– И ты обязательно вспомнишь, что сама пригласила меня

Да кто же ты такой, мальчик?! Стишок, может, и школьником написан, но пугал не по-детски.


Я приду к тебе летней ночью,

И ты откроешь мне дверь.

Твой дом, как и я, обесточен.

Но не бойся, я друг, а не зверь.

Не кричи, не зови на помощь,

Я не причиню тебе зла.

И ты обязательно вспомнишь,

Что сама пригласила меня.


– Я тебя не приглашала, – огрызнулась она и отправила письмо к остальным на небольшую деревянную полку, которая напоминала маленькое кладбище розовых лепестков. Небось, поэт их у мамы крадет, прямо из вазы, пока та завтрак готовит.

Расстегнув спортивную кофту, Уитни пролистала сообщения под новым постом в инстаграме, где демонстрировала рутину танцевальной тренировки, и сделала шаг в сторону гостиной. Звонок в дверь прозвучал неожиданно резко. Уитни взвизгнула и закрыла рот ладонью. Давление подскочило, сердце трепыхнулось, пойманное в капкан собственного страха.

Мамочки. Кто бы это на ночь глядя?

Она прокралась ко входной двери и взглянула на небольшой монитор камеры внешнего наблюдения. Изображение рябило, но разобрать лицо гостя удалось. Уитни прислонилась лбом к холодному дереву и облегченно выдохнула, проворачивая ключ.

– Добрый вечер, мистер Тайсон.

– Добрый вечер, Уитни, – поздоровался хозяин. – Прости, что поздно, но я кое-какие вещи хочу забрать, если ты не против. Уезжаю из города до конца месяца.

– Конечно! – Довольная, что это не маньяк, она отступила, позволяя улыбчивому пожилому мужчине пройти в дом.

Мистер Тайсон прытко поднялся наверх с пустой спортивной сумкой, а вернулся с заполненной, прощаясь:

– Всего хорошего, Уитни.

– Удачной поездки!

Она вернулась на кухню, взбила в блендере соевое молоко с бананом и свекольным порошком, и усмехнулась. Дожилась. Дергаться начала, как ребенок при виде тени на стене.

– Пошел ты, поэт-неудачник! У тебя даже рифма никчемная, – сказала она стопке из четырех конвертов и отпила свекольного коктейля.

К обеду следующего дня Уитни с головой погрузилась в работу над клипом и перестала навязчиво бормотать про себя стишок.

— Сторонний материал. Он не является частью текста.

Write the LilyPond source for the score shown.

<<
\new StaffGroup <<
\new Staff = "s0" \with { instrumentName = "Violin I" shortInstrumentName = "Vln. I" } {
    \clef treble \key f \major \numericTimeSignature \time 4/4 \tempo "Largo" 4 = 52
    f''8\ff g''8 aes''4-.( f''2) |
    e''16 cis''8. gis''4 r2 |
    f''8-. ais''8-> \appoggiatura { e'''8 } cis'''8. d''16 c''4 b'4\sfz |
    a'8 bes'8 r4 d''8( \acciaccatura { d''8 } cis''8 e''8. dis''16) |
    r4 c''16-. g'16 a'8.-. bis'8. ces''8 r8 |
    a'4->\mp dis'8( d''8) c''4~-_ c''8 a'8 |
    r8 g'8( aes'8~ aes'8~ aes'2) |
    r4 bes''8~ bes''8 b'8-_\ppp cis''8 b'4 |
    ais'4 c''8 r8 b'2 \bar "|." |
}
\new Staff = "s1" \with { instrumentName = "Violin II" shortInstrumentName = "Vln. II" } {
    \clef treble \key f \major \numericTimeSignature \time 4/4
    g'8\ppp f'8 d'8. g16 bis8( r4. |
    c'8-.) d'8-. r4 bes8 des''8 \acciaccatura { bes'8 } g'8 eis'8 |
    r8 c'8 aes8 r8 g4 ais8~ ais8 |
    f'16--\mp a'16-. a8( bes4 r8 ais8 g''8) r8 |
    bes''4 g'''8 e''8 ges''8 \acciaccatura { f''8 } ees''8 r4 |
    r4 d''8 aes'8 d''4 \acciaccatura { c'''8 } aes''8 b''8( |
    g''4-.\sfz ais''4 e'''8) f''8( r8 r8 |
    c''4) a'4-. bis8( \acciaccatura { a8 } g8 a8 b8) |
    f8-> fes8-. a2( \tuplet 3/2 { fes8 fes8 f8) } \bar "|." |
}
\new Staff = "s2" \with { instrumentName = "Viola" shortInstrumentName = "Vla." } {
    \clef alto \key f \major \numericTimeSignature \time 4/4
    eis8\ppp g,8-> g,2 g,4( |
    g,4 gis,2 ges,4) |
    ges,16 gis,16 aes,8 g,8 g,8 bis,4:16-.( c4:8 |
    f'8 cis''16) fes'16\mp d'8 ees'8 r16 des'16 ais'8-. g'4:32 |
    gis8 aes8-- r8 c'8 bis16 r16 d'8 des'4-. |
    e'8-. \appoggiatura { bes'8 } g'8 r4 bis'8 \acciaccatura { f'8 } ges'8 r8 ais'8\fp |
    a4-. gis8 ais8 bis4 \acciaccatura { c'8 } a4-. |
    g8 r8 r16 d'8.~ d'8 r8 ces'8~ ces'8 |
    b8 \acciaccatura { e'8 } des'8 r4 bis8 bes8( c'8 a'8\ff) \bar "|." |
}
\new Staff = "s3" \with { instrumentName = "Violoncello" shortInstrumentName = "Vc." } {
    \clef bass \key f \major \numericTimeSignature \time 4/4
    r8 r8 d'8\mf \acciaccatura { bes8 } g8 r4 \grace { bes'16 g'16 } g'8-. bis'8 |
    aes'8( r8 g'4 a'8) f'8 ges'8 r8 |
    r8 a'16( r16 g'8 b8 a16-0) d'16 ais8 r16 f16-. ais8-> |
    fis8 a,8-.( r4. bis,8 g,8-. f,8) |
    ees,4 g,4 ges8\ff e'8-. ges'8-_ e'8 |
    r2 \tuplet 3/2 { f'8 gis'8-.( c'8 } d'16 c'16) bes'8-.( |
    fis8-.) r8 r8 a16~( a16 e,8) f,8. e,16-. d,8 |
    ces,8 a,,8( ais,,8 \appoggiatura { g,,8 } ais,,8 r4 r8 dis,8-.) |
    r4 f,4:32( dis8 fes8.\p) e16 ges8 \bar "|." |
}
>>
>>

Она заказала капучино в кафе неподалеку от университета и бегло прочла новое сообщение в рабочем чате. Обсуждали поставку сахарного стекла для съемок. Сахарного стекла много не бывает. Но много – значит дорого.

От цен на стекло отвлек входящий звонок от Олсен. Неуклюже поправив наушник, Уитни ответила:

– Привет.

– Ну что?

– Пришло. И кажется, последнее. Смысл, по крайней мере, завершенный. Он придет, и я, оказывается, сама виновата. Какая пошлость.

– Обратись в полицию еще раз.

– Не с чем. Пока прямых угроз жизни не поступит, ничего нельзя сделать.

– А родители что говорят?

– Ничего. Я не стала беспокоить. Хочу разобраться без их помощи. Иначе что же это получается: я сорвала голос, доказывая, что способна жить самостоятельно, а стоило переехать – и сразу к маме побегу плакаться? Нет, это несерьезно.

– Ясно, – вздохнула Олсен. – Мой совет прежний: Крис.

– Нет!!! – гаркнула Уитни, и продавец за прилавком подпрыгнул на месте, едва не расплескав кофе из бордового бумажного стакана, который как раз закрывал крышкой. – Погоди минуту, – пробормотала она в трубку и, приложив смартфон к карт-ридеру для оплаты, послала продавцу извиняющуюся улыбку. Забрала кофе и торопливо вышла на улицу, сворачивая в сторону факультета. Учебный год закончился, но Уитни встречалась в универе со своей рабочей группой. Технику для съемок и помещение там же выделили.

Олсен, которая терпеливо ждала, снова подала голос.

– Странно, – с сомнением произнесла подруга. – Мне показалось, вы с Крисом нормально общались на свадьбе Джун.